▸ TEXT EXCERPT:
○ ○ ○ ○ ○ ○ ○

= Full Disclosure (mailing list) =

Full Disclosure is a "lightly moderated" security mailing list generally used for discussion about information security and disclosure of vulnerabilities. The list was created on July 9, 2002, by Len Rose and also administered by him, who later handed it off to John Cartwright. After Len Rose shut down netsys.com, the list was hosted and sponsored by Secunia.

The Full Disclosure mailing list was originally created because many people felt that the Bugtraq mailing list had "changed for the worse".

In March 2014 Cartwright shutdown the original Full-Disclosure mailing list because an "unnamed" security researcher made requests for large-scale deletion of information and threatened legal action. Cartwright wrote on the list's homepage, "I always assumed that the turning point would be a sweeping request for large-scale deletion of information that some vendor or other had taken exception to. I never imagined that request might come from a researcher within the 'community' itself."

○ ○ ○ ○ ○ ○ ○

▸ RECORD EXTRACTS:
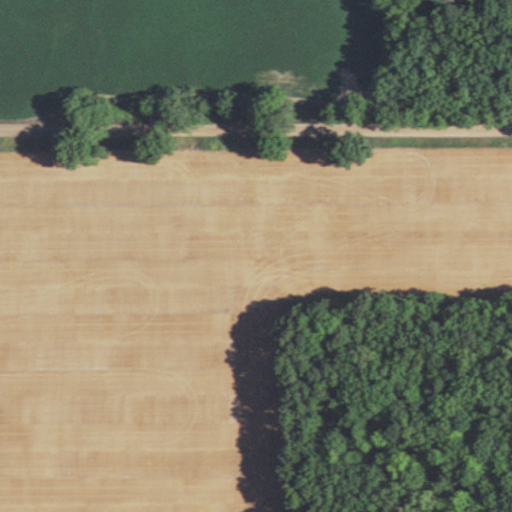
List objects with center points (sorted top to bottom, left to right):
road: (256, 126)
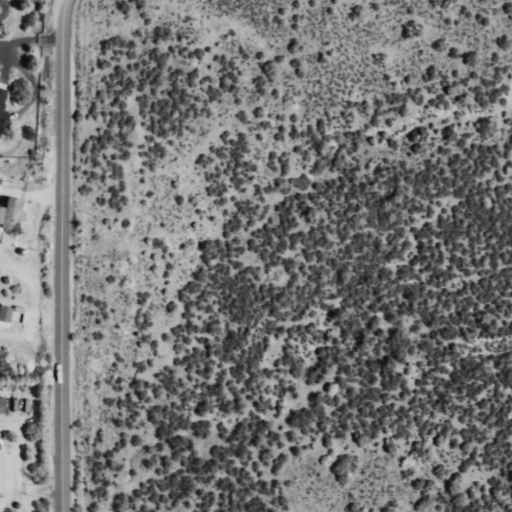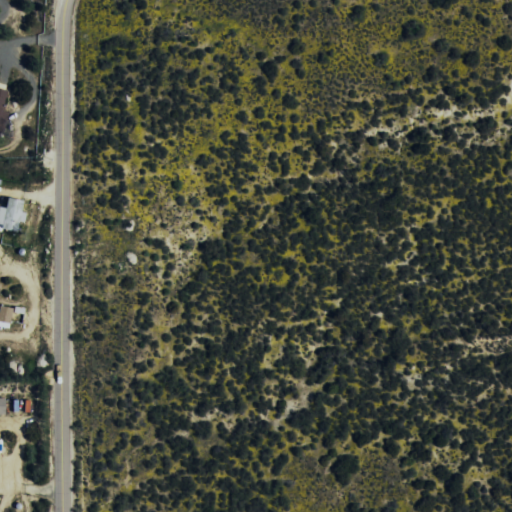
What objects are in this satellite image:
building: (3, 99)
building: (13, 213)
road: (64, 255)
building: (6, 316)
building: (3, 405)
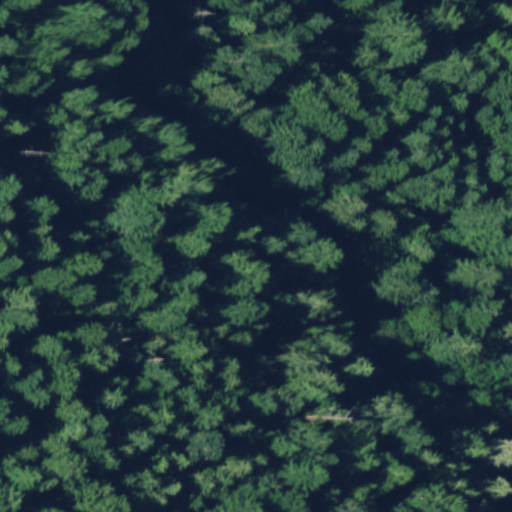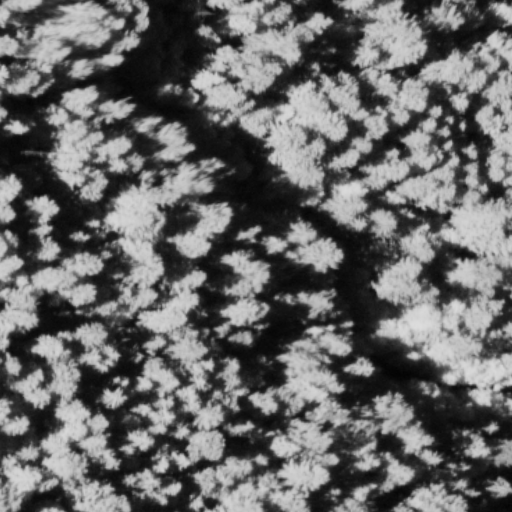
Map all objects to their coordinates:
road: (291, 223)
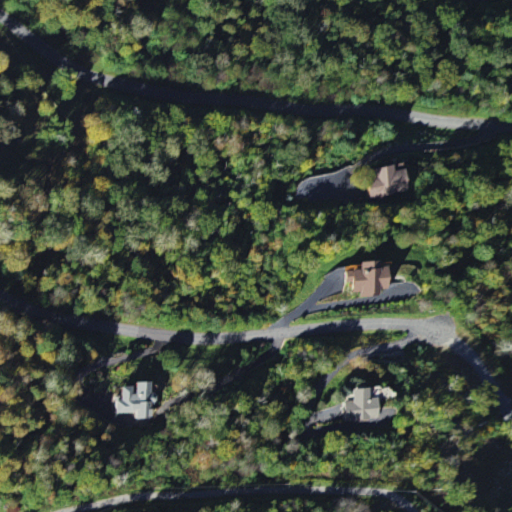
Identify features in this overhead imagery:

○ ○ ○ ○ ○ ○ ○

▸ PARTS OF THE EXERCISE:
**1.** Can you reproduce the part of the mailing list article from "Full Disclosure is" to "sponsored by Secunia." word for word?
**2.** Would you output the records from the line with "Map all objects" through the last line of the records as a numbered list, skipping blank lines and leaving out the pictures?
The mailing list article and the records come from different sources.

▸ TASK-BY-TASK OUTPUTS:
**1.**
Full Disclosure is a "lightly moderated" security mailing list generally used for discussion about information security and disclosure of vulnerabilities. The list was created on July 9, 2002, by Len Rose and also administered by him, who later handed it off to John Cartwright. After Len Rose shut down netsys.com, the list was hosted and sponsored by Secunia.

**2.**
1. Map all objects to their coordinates:
2. road: (291, 223)
3. Identify features in this overhead imagery:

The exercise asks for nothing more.